## Task description
Write the records below out in full, character for character, with no pictures.

## Data for processing
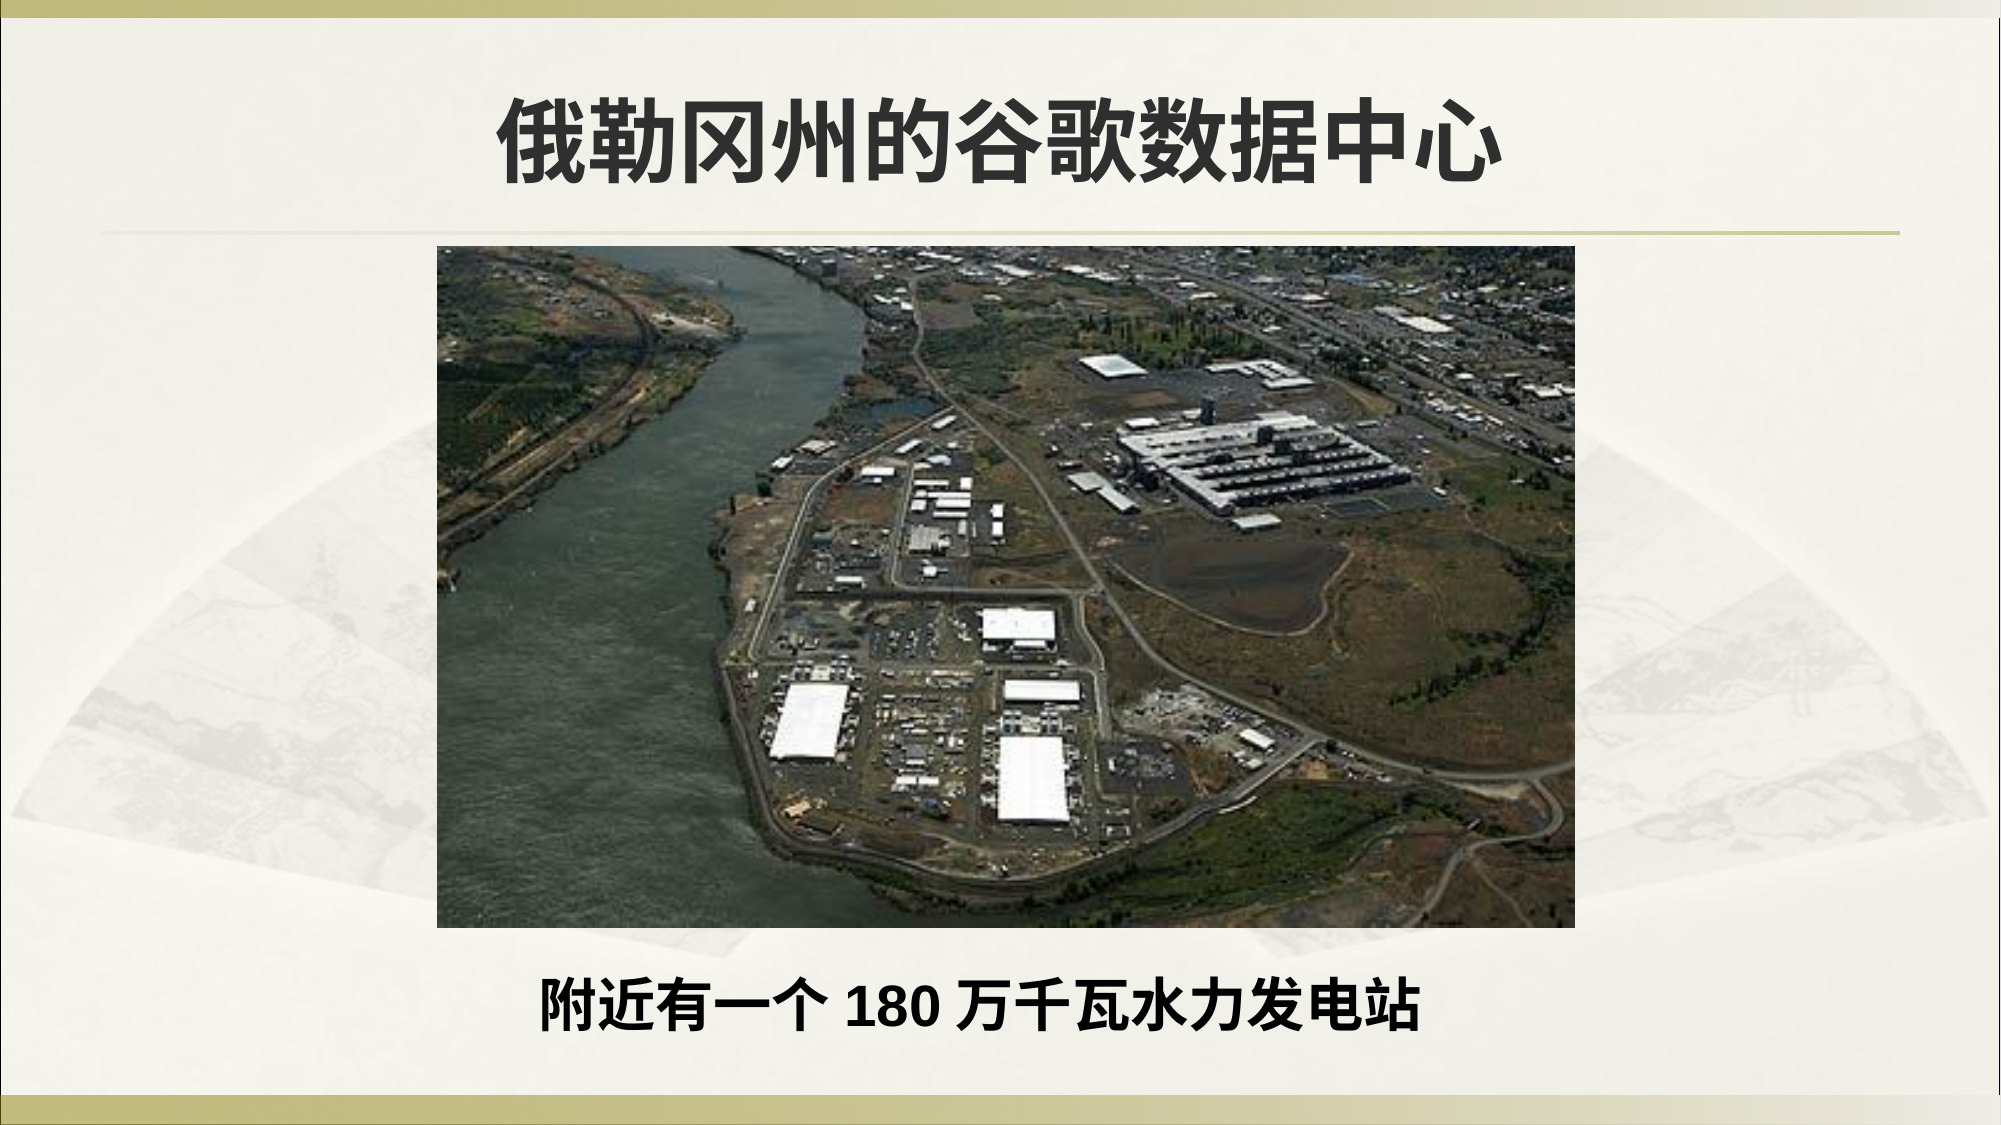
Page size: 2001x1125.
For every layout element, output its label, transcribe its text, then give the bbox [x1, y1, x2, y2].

text_box 附近有一个180万千瓦水力发电站 [524, 960, 1437, 1046]
picture [0, 0, 2001, 1125]
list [436, 245, 1575, 929]
title 俄勒冈州的谷歌数据中心 [99, 45, 1900, 233]
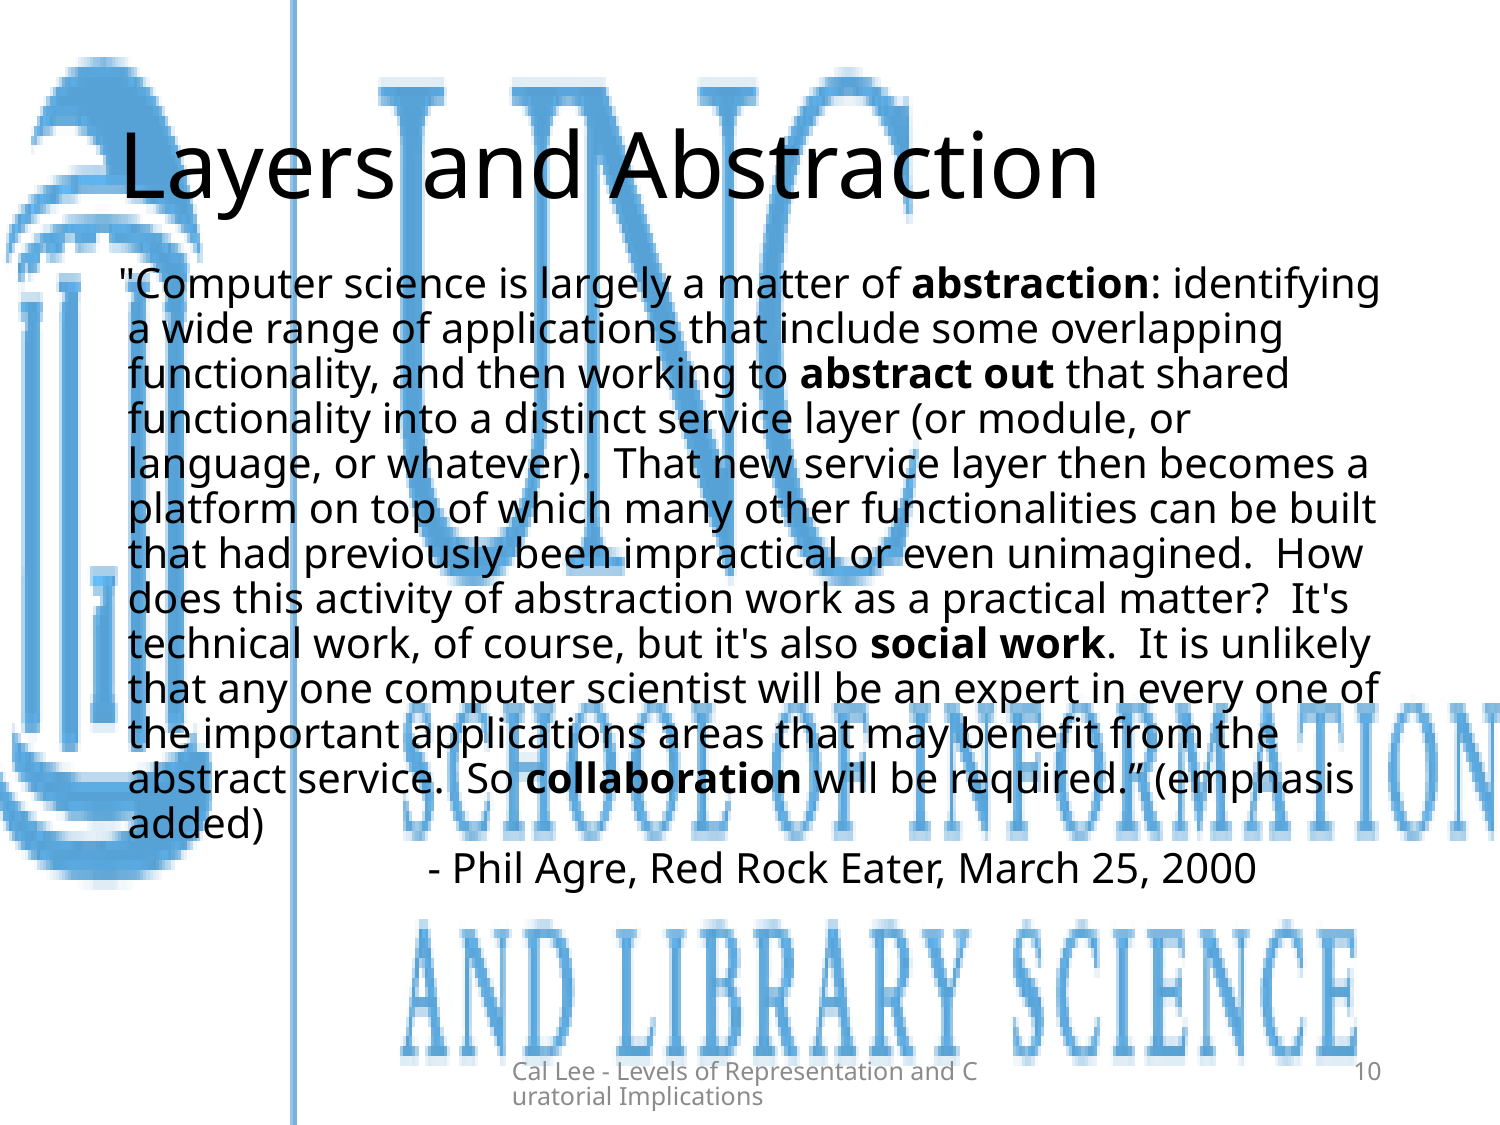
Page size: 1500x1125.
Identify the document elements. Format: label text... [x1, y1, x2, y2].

picture [0, 0, 1500, 1125]
footer Cal Lee - Levels of Representation and Curatorial Implications [496, 1042, 1004, 1103]
title Layers and Abstraction [103, 59, 1397, 255]
slide_number 10 [1059, 1042, 1397, 1103]
list "Computer science is largely a matter of abstraction: identifying a wide range of applications that include some overlapping functionality, and then working to abstract out that shared functionality into a distinct service layer (or module, or language, or whatever). That new service layer then becomes a platform on top of which many other functionalities can be built that had previously been impractical or even unimagined. How does this activity of abstraction work as a practical matter? It's technical work, of course, but it's also social work. It is unlikely that any one computer scientist will be an expert in every one of the important applications areas that may benefit from the abstract service. So collaboration will be required.” (emphasis added) - Phil Agre, Red Rock Eater, March 25, 2000 [103, 255, 1397, 1014]
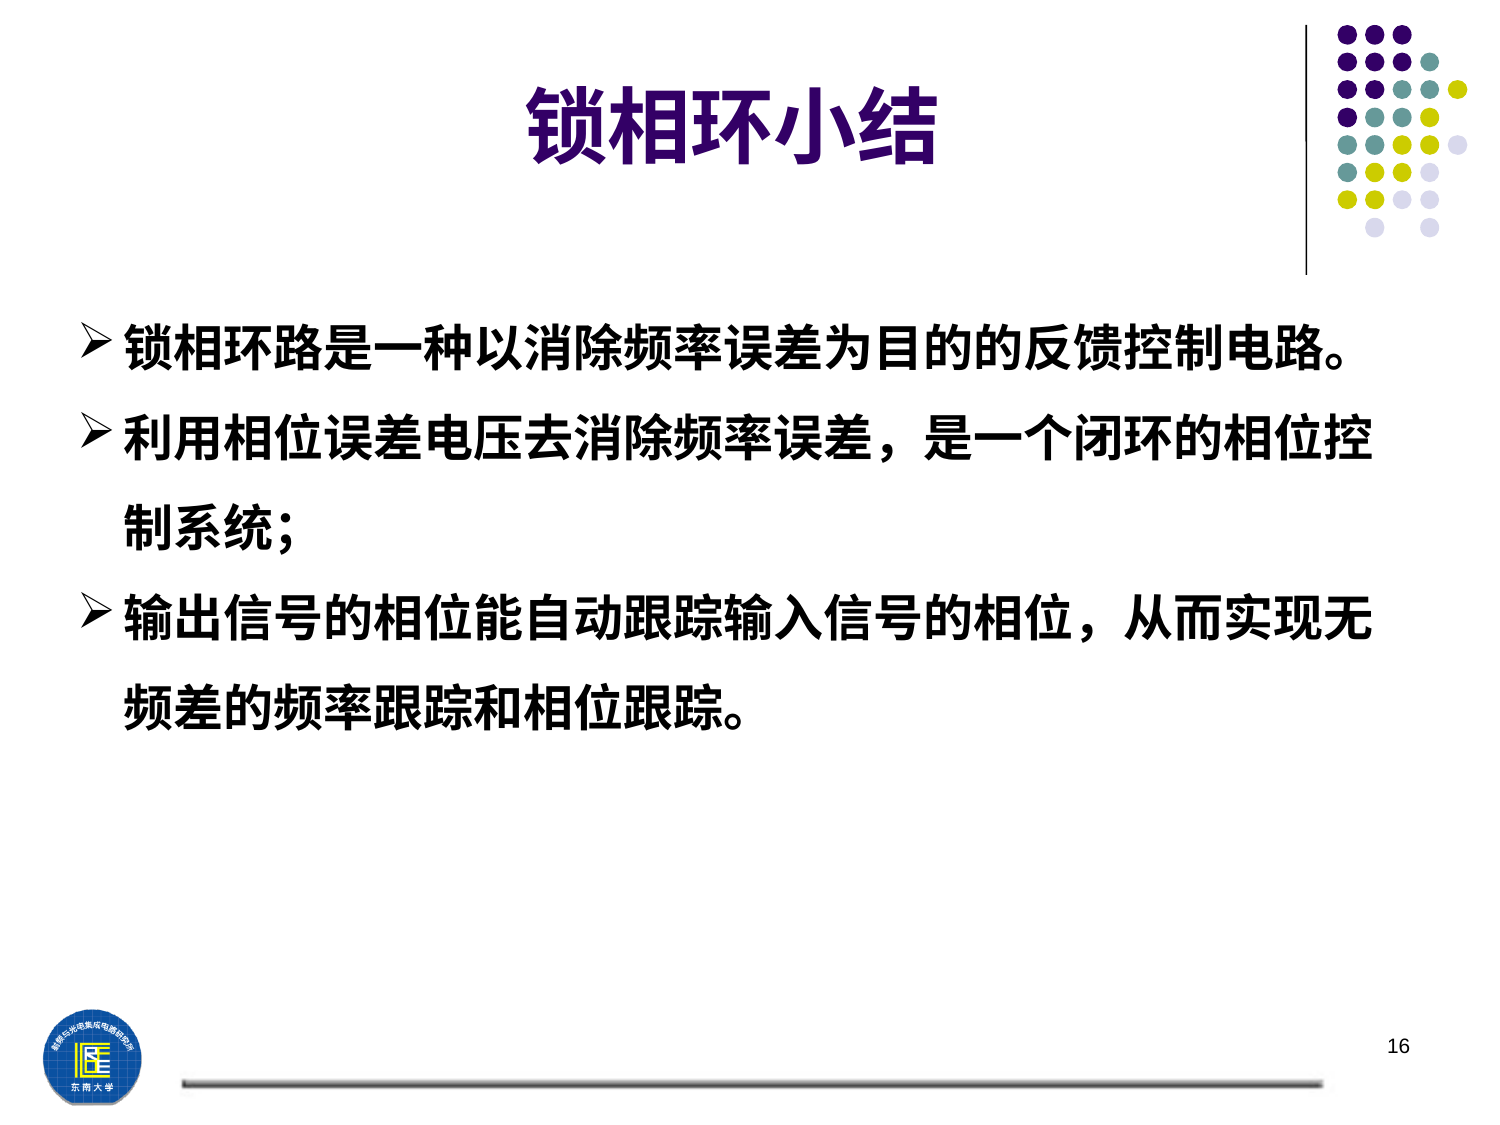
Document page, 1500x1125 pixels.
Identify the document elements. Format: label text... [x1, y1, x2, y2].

picture [34, 999, 148, 1113]
text_box 锁相环小结 [360, 66, 1105, 182]
slide_number 16 [1074, 1024, 1426, 1101]
text_box 锁相环路是一种以消除频率误差为目的的反馈控制电路。 利用相位误差电压去消除频率误差，是一个闭环的相位控制系统； 输出信号的相位能自动跟踪输入信号的相位，从而实现无频差的频率跟踪和相位跟踪。 [62, 278, 1421, 744]
picture [171, 1058, 1353, 1111]
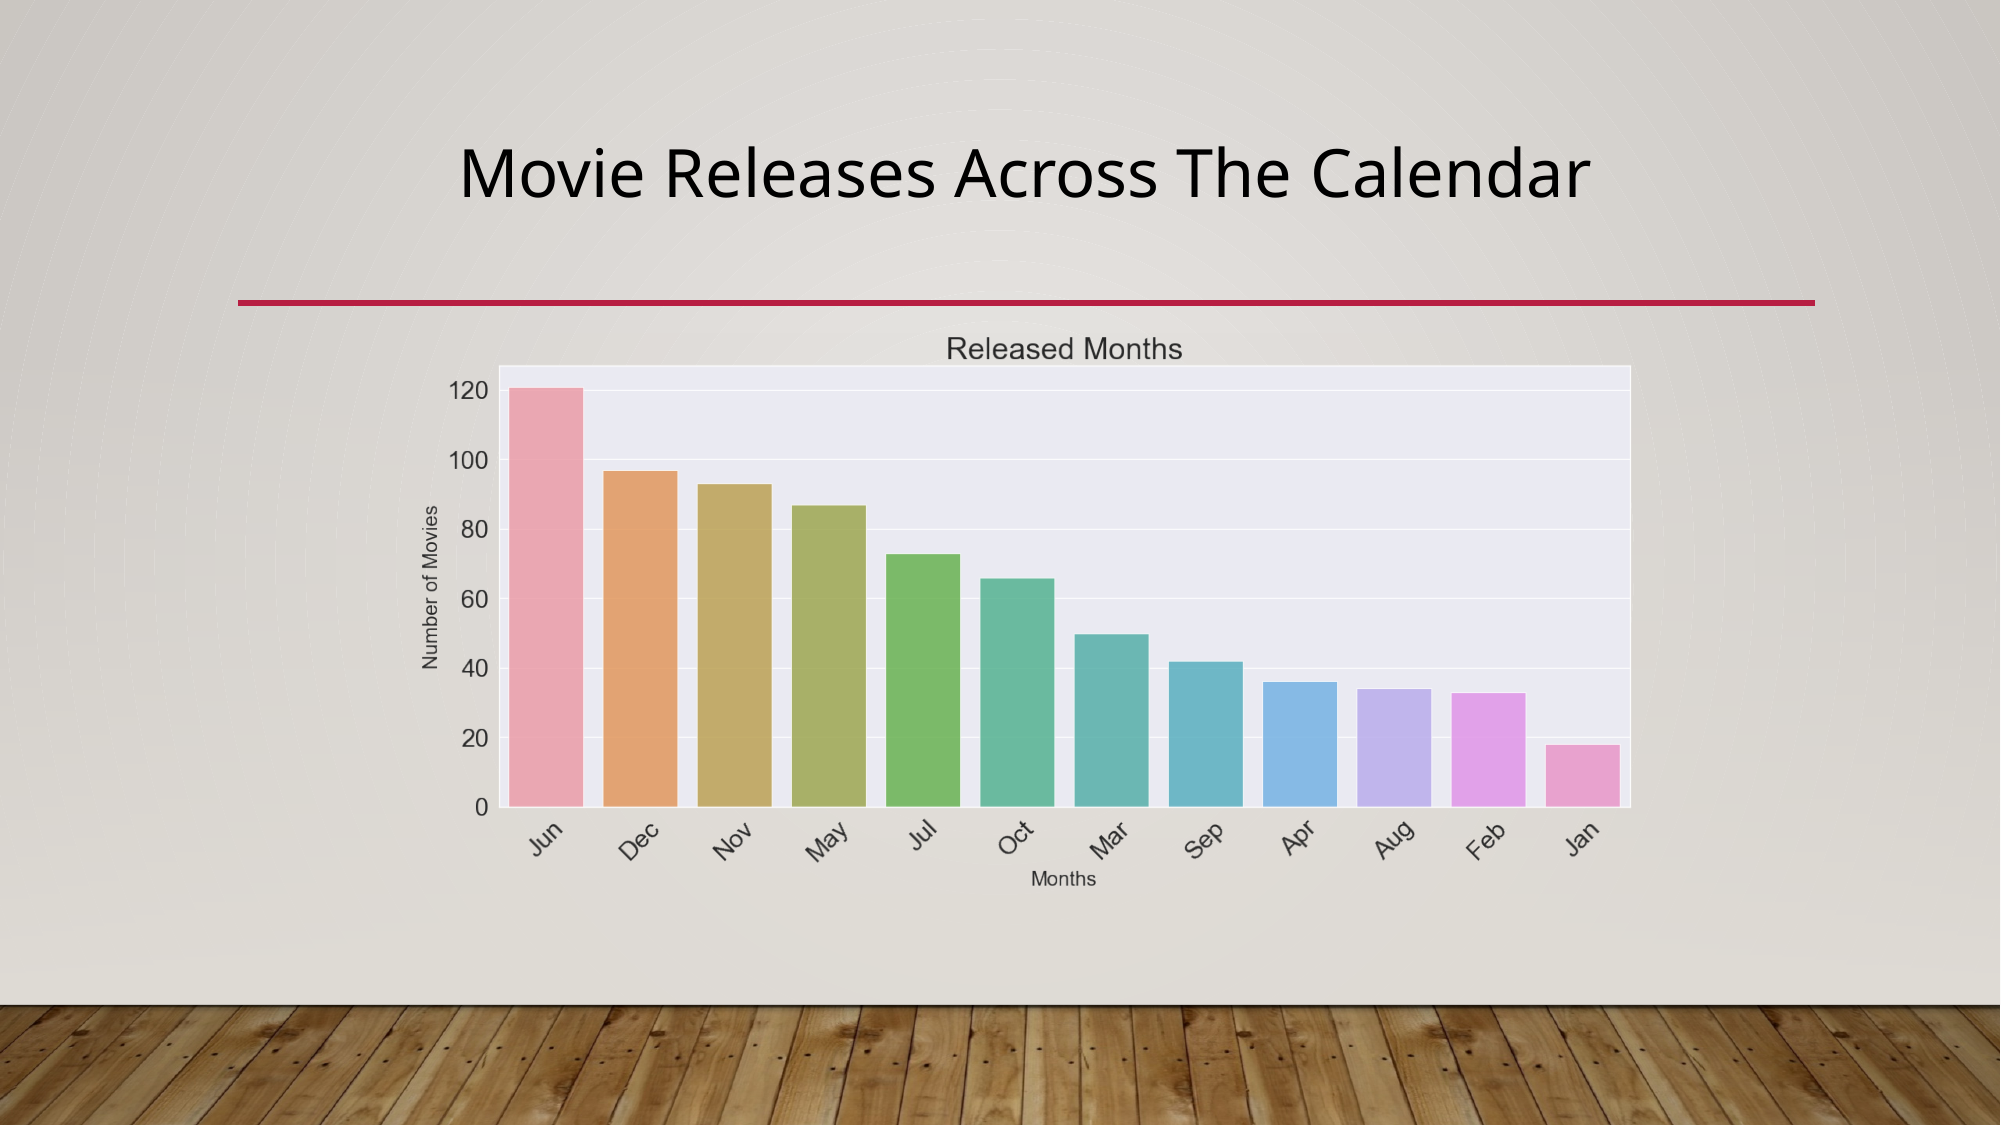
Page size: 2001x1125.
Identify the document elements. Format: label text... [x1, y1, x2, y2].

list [416, 330, 1636, 897]
title Movie Releases Across The Calendar [238, 131, 1814, 305]
picture [0, 1005, 2000, 1125]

## Solution for this exercise
Page size: 2001x1125.
For every layout element, output its label, transcribe its text, then give the bbox [x1, y1, x2, y2].

text_box 附近有一个180万千瓦水力发电站 [524, 960, 1437, 1046]
picture [0, 0, 2001, 1125]
list [436, 245, 1575, 929]
title 俄勒冈州的谷歌数据中心 [99, 45, 1900, 233]
Page size: 1500x1125.
Identify the document elements. Format: label text... [x1, y1, x2, y2].

picture [0, 0, 1500, 1125]
footer Cal Lee - Levels of Representation and Curatorial Implications [496, 1042, 1004, 1103]
title Layers and Abstraction [103, 59, 1397, 255]
slide_number 10 [1059, 1042, 1397, 1103]
list "Computer science is largely a matter of abstraction: identifying a wide range of applications that include some overlapping functionality, and then working to abstract out that shared functionality into a distinct service layer (or module, or language, or whatever). That new service layer then becomes a platform on top of which many other functionalities can be built that had previously been impractical or even unimagined. How does this activity of abstraction work as a practical matter? It's technical work, of course, but it's also social work. It is unlikely that any one computer scientist will be an expert in every one of the important applications areas that may benefit from the abstract service. So collaboration will be required.” (emphasis added) - Phil Agre, Red Rock Eater, March 25, 2000 [103, 255, 1397, 1014]
Document page, 1500x1125 pixels.
Identify the document elements. Format: label text... [x1, y1, x2, y2].

picture [34, 999, 148, 1113]
text_box 锁相环小结 [360, 66, 1105, 182]
slide_number 16 [1074, 1024, 1426, 1101]
text_box 锁相环路是一种以消除频率误差为目的的反馈控制电路。 利用相位误差电压去消除频率误差，是一个闭环的相位控制系统； 输出信号的相位能自动跟踪输入信号的相位，从而实现无频差的频率跟踪和相位跟踪。 [62, 278, 1421, 744]
picture [171, 1058, 1353, 1111]
Page size: 2001x1125.
Identify the document elements. Format: label text... [x1, y1, x2, y2].

list [416, 330, 1636, 897]
title Movie Releases Across The Calendar [238, 131, 1814, 305]
picture [0, 1005, 2000, 1125]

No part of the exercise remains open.